Troisième point abordé par l’Autorité de la concurrence : le numerus clausus. « La liberté tarifaire pour les audioprothésistes,  et le faible niveau de remboursement des audioprothèses par l'Assurance maladie (120 € par appareil) posent la question des justifications de ce quota en l'espèce, explique l’institution.  Il reste que toute remise en cause du quota ou son relèvement impliqueraient de revoir à la hausse les capacités de formation actuelles des audioprothésistes ».
« Une offre supplémentaire de professionnels pourrait avoir un effet positif. D'une part, en équilibrant l'offre et la demande de travail, cette mesure pourrait se traduire par un réajustement à la baisse des salaires versés aux audioprothésistes et donc du coût des prestations d'adaptation et de suivi. D'autre part, elle permettrait aux nouveaux entrants qui rencontrent des difficultés de recrutement de se développer plus facilement et de stimuler la concurrence sur le marché », écrit-elle.

Le développement des réseaux de soins doit-il être favorisé ?
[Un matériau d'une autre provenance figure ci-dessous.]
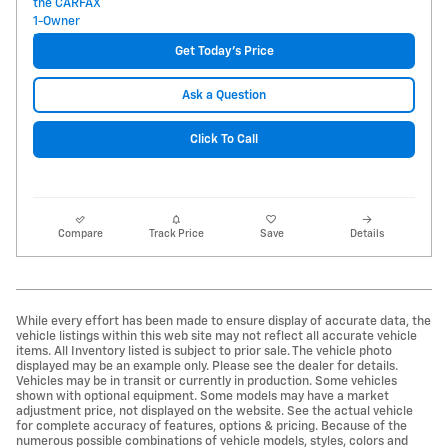
Get Today's Price
Ask a Question
Click To Call
Compare
Track Price
Save
Details
While every effort has been made to ensure display of accurate data, the
vehicle listings within this web site may not reflect all accurate vehicle
items. All Inventory listed is subject to prior sale. The vehicle photo
displayed may be an example only. Please see the dealer for details.
Vehicles may be in transit or currently in production. Some vehicles
shown with optional equipment. Some models may have a market
adjustment price, not displayed on the website. See the actual vehicle
for complete accuracy of features, options & pricing. Because of the
numerous possible combinations of vehicle models, styles, colors and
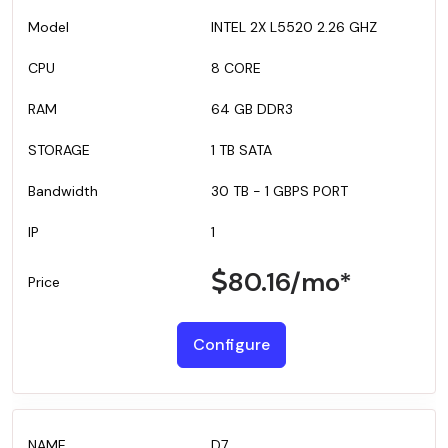
INTEL 2X L5520 2.26 GHZ
8 CORE
64 GB DDR3
1 TB SATA
30 TB - 1 GBPS PORT
1
80.16
/mo*
Configure
D7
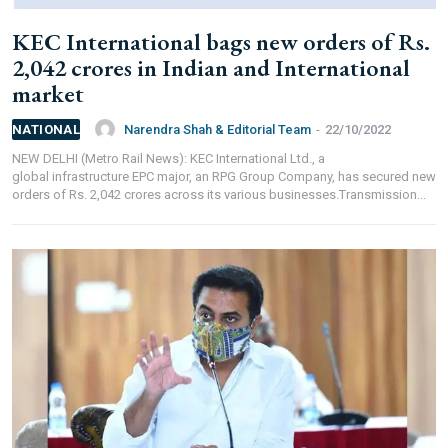
Branch IFSC:
ICIC0001351
KEC International bags new orders of Rs.
Swift Code:
ICICINBB007
2,042 crores in Indian and International
market
Narendra Shah & Editorial Team
-
22/10/2022
NATIONAL
NEW DELHI (Metro Rail News): KEC International Ltd., a
global infrastructure EPC major, an RPG Group Company, has secured new
Symbroj
orders of Rs. 2,042 crores across its various businesses.Transmission...
Media Pvt. Ltd.
10000+
75000+
It’s not just a subscription;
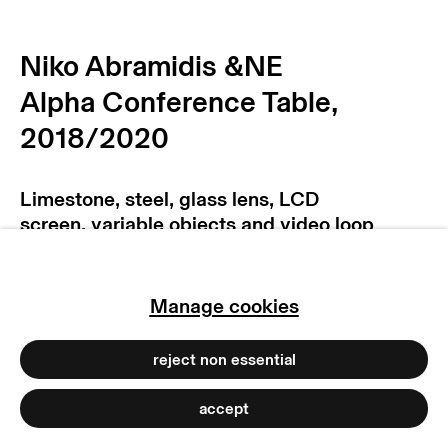
privacy policy
imprint
manage cookies
Niko Abramidis &NE
copyright © 2026 max goelitz
Alpha Conference Table
,
site by artlogic
2018/2020
Limestone, steel, glass lens, LCD
screen, variable objects and video loop
(10:26 min)
235 x 152 x 83 cm
Manage cookies
92 1/2 x 59 7/8 x 32 5/8 inches
Copyright The Artist
reject non essential
Photo: Dirk Tacke
accept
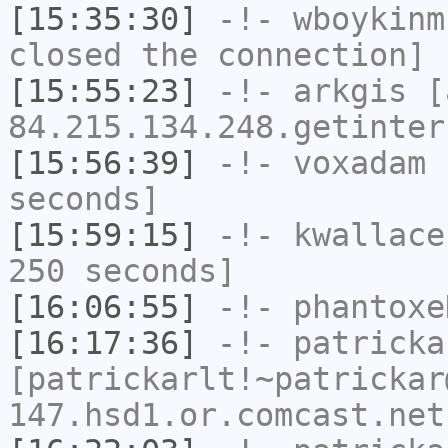
[15:35:30]
-!-
wboykinm
closed the connection]
[15:55:23]
-!-
arkgis
[a
84.215.134.248.getinter
[15:56:39]
-!-
voxadam
h
seconds]
[15:59:15]
-!-
kwallace
250 seconds]
[16:06:55]
-!-
phantoxe
[16:17:36]
-!-
patricka
[patrickarlt!~patrickar
147.hsd1.or.comcast.net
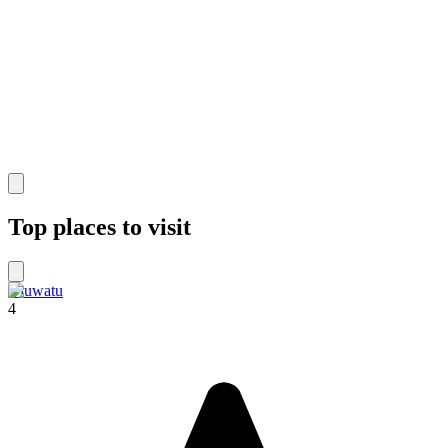
Top places to visit
Uluwatu
4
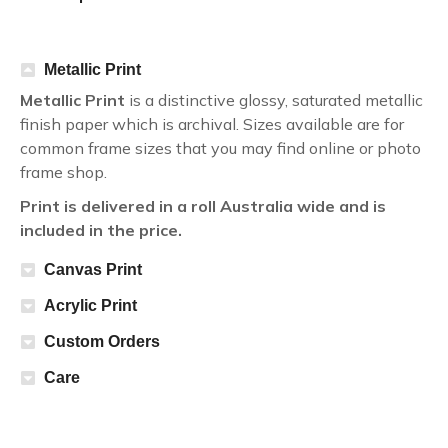
Metallic Print
Metallic Print
is a distinctive glossy, saturated metallic
finish paper which is archival. Sizes available are for
common frame sizes that you may find online or photo
frame shop.
Print is delivered in a roll Australia wide and is
included in the price.
Canvas Print
Acrylic Print
Custom Orders
Care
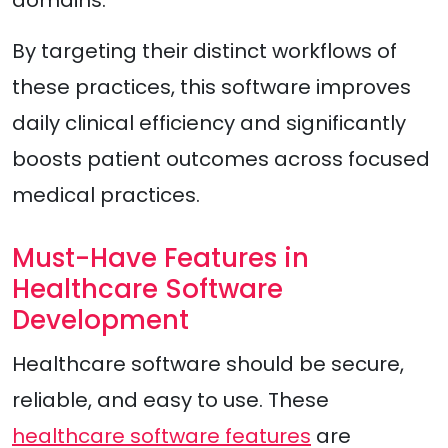
By targeting their distinct workflows of
these practices, this software improves
daily clinical efficiency and significantly
boosts patient outcomes across focused
medical practices.
Must-Have Features in
Healthcare Software
Development
Healthcare software should be secure,
reliable, and easy to use. These
healthcare software features
are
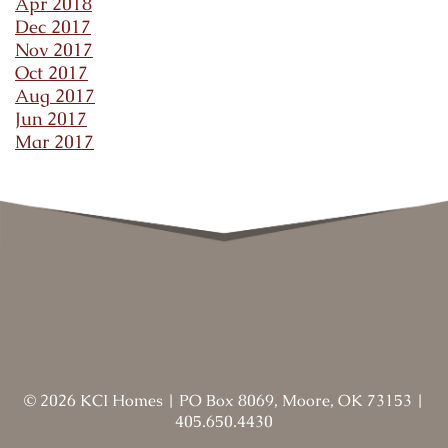
Apr 2018
Dec 2017
Nov 2017
Oct 2017
Aug 2017
Jun 2017
Mar 2017
©
2026
KCI Homes
|
PO Box 8069, Moore, OK 73153
|
405.650.4430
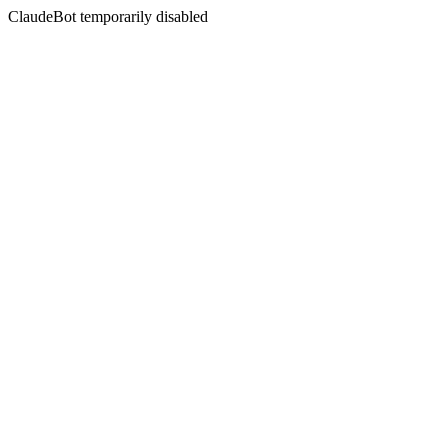
ClaudeBot temporarily disabled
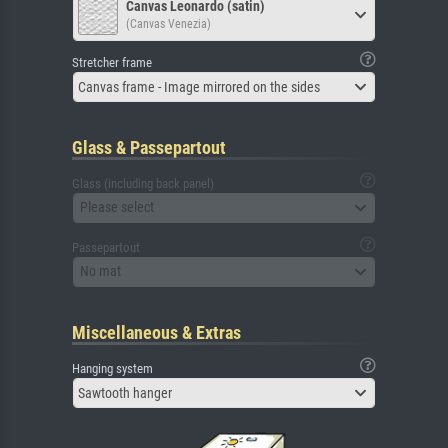
Canvas Leonardo (satin)
(Canvas Venezia)
Stretcher frame
Canvas frame - Image mirrored on the sides
Glass & Passepartout
Glass (including back panel)
Please select
Passepartout
No mat
Miscellaneous & Extras
Hanging system
Sawtooth hanger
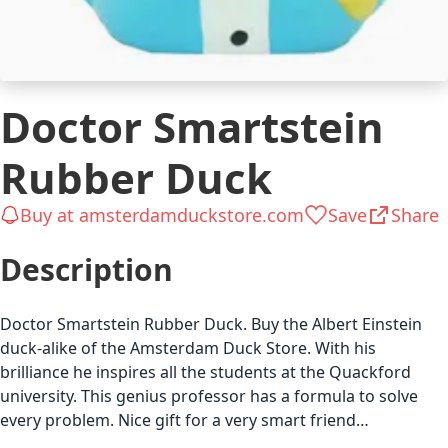
Doctor Smartstein
Rubber Duck
Buy at amsterdamduckstore.com
Save
Share
Description
Doctor Smartstein Rubber Duck. Buy the Albert Einstein
duck-alike of the Amsterdam Duck Store. With his
brilliance he inspires all the students at the Quackford
university. This genius professor has a formula to solve
every problem. Nice gift for a very smart friend…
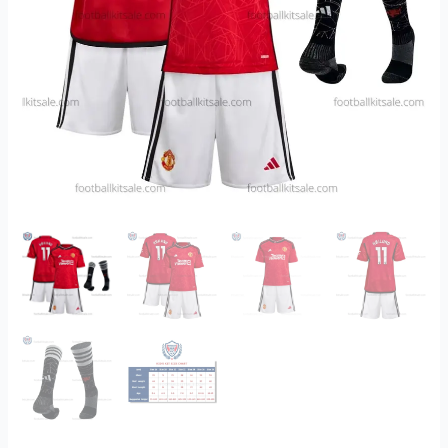
Kits
Sale
Printed
quantity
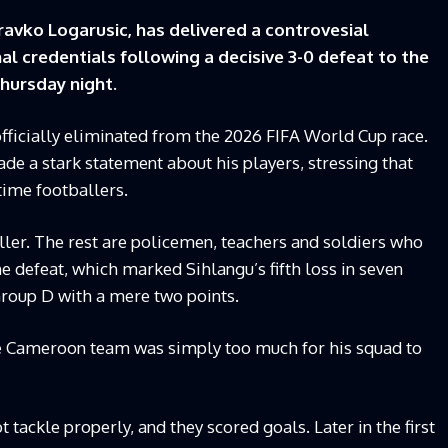
vko Logarusic, has delivered a controvesial
l credentials following a decisive 3-0 defeat to the
hursday night.
officially eliminated from the 2026 FIFA World Cup race.
de a stark statement about his players, stressing that
time footballers.
ler. The rest are policemen, teachers and soldiers who
e defeat, which marked Sihlangu’s fifth loss in seven
roup D with a mere two points.
e Cameroon team was simply too much for his squad to
ot tackle properly, and they scored goals. Later in the first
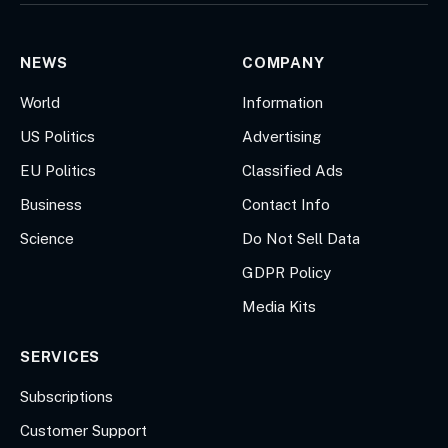
NEWS
COMPANY
World
Information
US Politics
Advertising
EU Politics
Classified Ads
Business
Contact Info
Science
Do Not Sell Data
GDPR Policy
Media Kits
SERVICES
Subscriptions
Customer Support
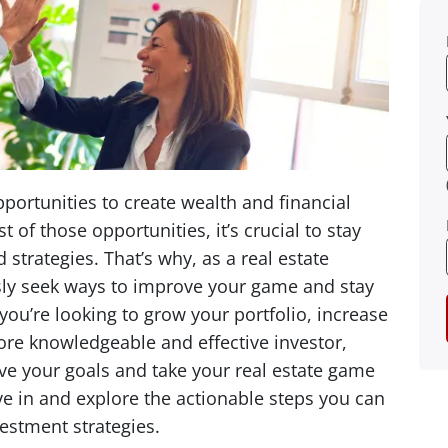
portunities to create wealth and financial
of those opportunities, it’s crucial to stay
 strategies. That’s why, as a real estate
ously seek ways to improve your game and stay
ou’re looking to grow your portfolio, increase
ore knowledgeable and effective investor,
ve your goals and take your real estate game
dive in and explore the actionable steps you can
vestment strategies.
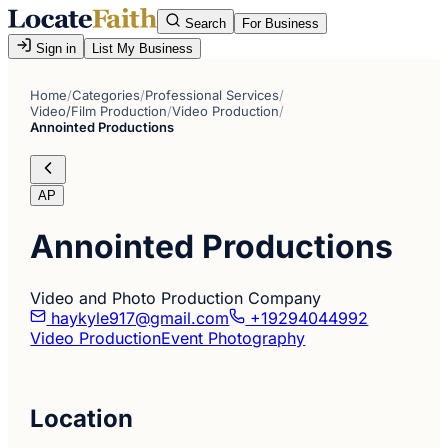
Search
For Business
Sign in
List My Business
Home
/
Categories
/
Professional Services
/
Video/Film Production
/
Video Production
/
Annointed Productions
AP
Annointed Productions
Video and Photo Production Company
haykyle917@gmail.com
+19294044992
Video Production
Event Photography
Location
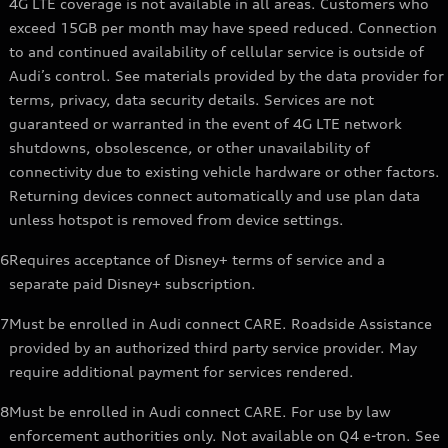
4G LTE coverage is not available in all areas. Customers who
exceed 15GB per month may have speed reduced. Connection
to and continued availability of cellular service is outside of
Audi’s control. See materials provided by the data provider for
terms, privacy, data security details. Services are not
guaranteed or warranted in the event of 4G LTE network
shutdowns, obsolescence, or other unavailability of
connectivity due to existing vehicle hardware or other factors.
Returning devices connect automatically and use plan data
unless hotspot is removed from device settings.
6
Requires acceptance of Disney+ terms of service and a
separate paid Disney+ subscription.
7
Must be enrolled in Audi connect CARE. Roadside Assistance
provided by an authorized third party service provider. May
require additional payment for services rendered.
8
Must be enrolled in Audi connect CARE. For use by law
enforcement authorities only. Not available on Q4 e-tron. See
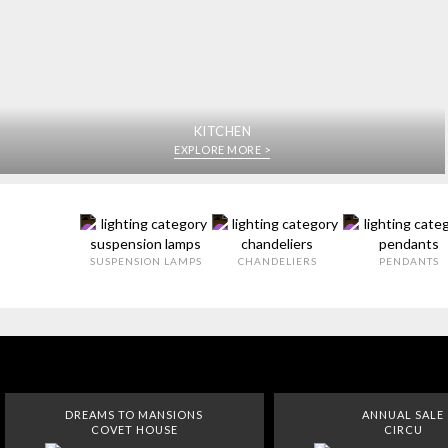
KITCHEN
EXPLORE MORE >
SUSPENSION LAMPS
CHANDELIERS
PENDANTS
DREAMS TO MANSIONS
ANNUAL SALE
COVET HOUSE
CIRCU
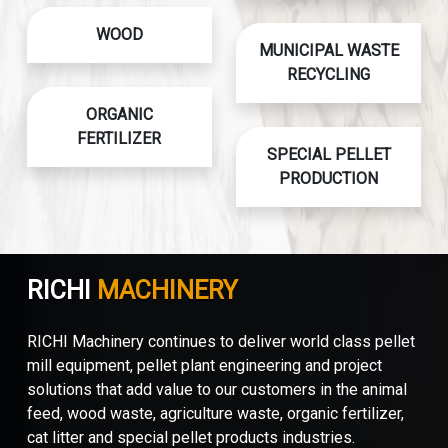
WOOD
MUNICIPAL WASTE
RECYCLING
ORGANIC
FERTILIZER
SPECIAL PELLET
PRODUCTION
RICHI
MACHINERY
RICHI Machinery continues to deliver world class pellet
mill equipment, pellet plant engineering and project
solutions that add value to our customers in the animal
feed, wood waste, agriculture waste, organic fertilizer,
cat litter and special pellet products industries.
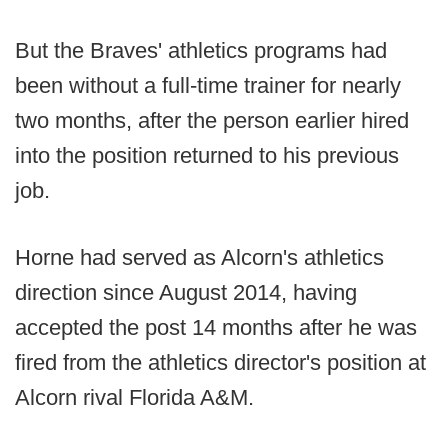
But the Braves' athletics programs had
been without a full-time trainer for nearly
two months, after the person earlier hired
into the position returned to his previous
job.
Horne had served as Alcorn's athletics
direction since August 2014, having
accepted the post 14 months after he was
fired from the athletics director's position at
Alcorn rival Florida A&M.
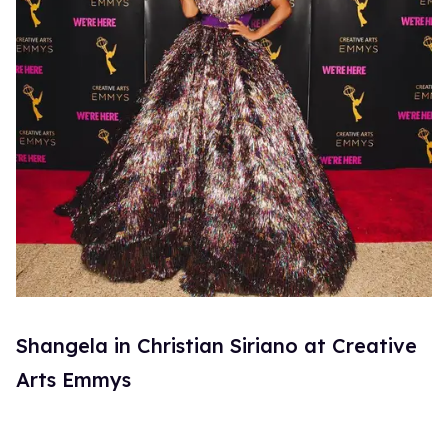
Shangela in Christian Siriano at Creative
Arts Emmys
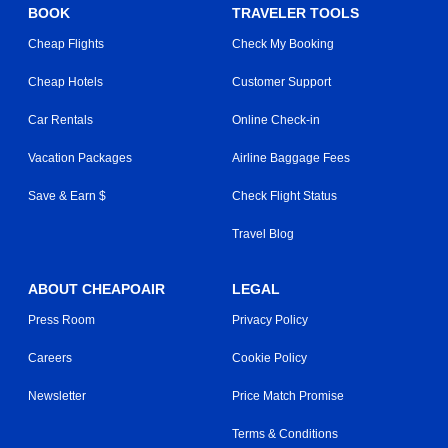
BOOK
TRAVELER TOOLS
Cheap Flights
Check My Booking
Cheap Hotels
Customer Support
Car Rentals
Online Check-in
Vacation Packages
Airline Baggage Fees
Save & Earn $
Check Flight Status
Travel Blog
ABOUT CHEAPOAIR
LEGAL
Press Room
Privacy Policy
Careers
Cookie Policy
Newsletter
Price Match Promise
Terms & Conditions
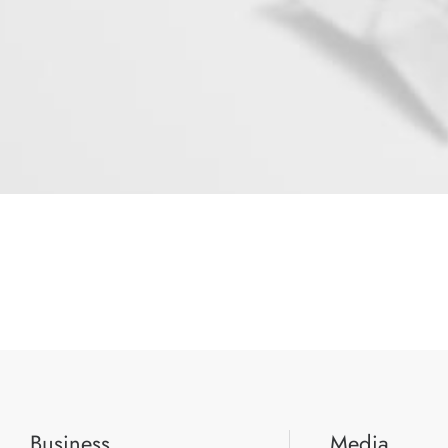
Business
Media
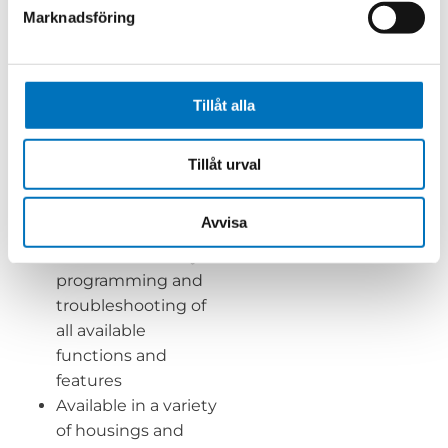
gains access to the
Marknadsföring
preprogrammed
calibration and fluid
properties data and
all signals from the
Tillåt alla
SMART Pickoff
User-friendly
Tillåt urval
FlowHow+
programming
Avvisa
software with run-
live mode for easy
programming and
troubleshooting of
all available
functions and
features
Available in a variety
of housings and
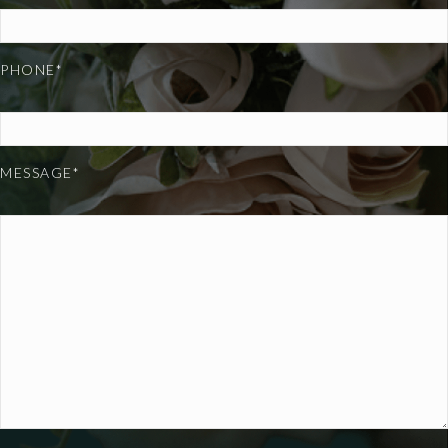
PHONE*
MESSAGE*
Enfin, l'Autorité s'est toujours montrée favorable aux réseaux de soins eu égard à leur capacité à animer la concurrence. « Les effets bénéfiques des offres de ces réseaux sont en effet importants tant pour les professionnels de santé affiliés (afflux de clientèle, visibilité) que pour les patients adhérents (prix plus bas et meilleure prise en charge, restauration d'une certaine symétrie d'information en faveur du patient) », estime-t-elle.
Pourtant, certains acteurs du secteur critiquent la constitution de ces réseaux avançant que « les prix particulièrement bas ne permettraient pas d'assurer des prestations de qualité et que des patients renonceraient à s'équiper auprès des audioprothésistes affiliés ». Afin d'objectiver ces propos, l'Autorité pose notamment les questions suivantes :

  • Existe-t-il des données objectives permettant de soutenir les affirmations selon lesquelles le temps passé des audioprothésistes affiliés ne serait pas adéquat ? 
  • Le niveau de prix de certains réseaux de soins serait-il objectivement incompatible avec le maintien de la qualité des soins ?

Les contributions reçues par email permettront d'éclairer utilement l'Autorité dans son analyse en vue des recommandations qu'elle fera dans son avis définitif en fin d'année.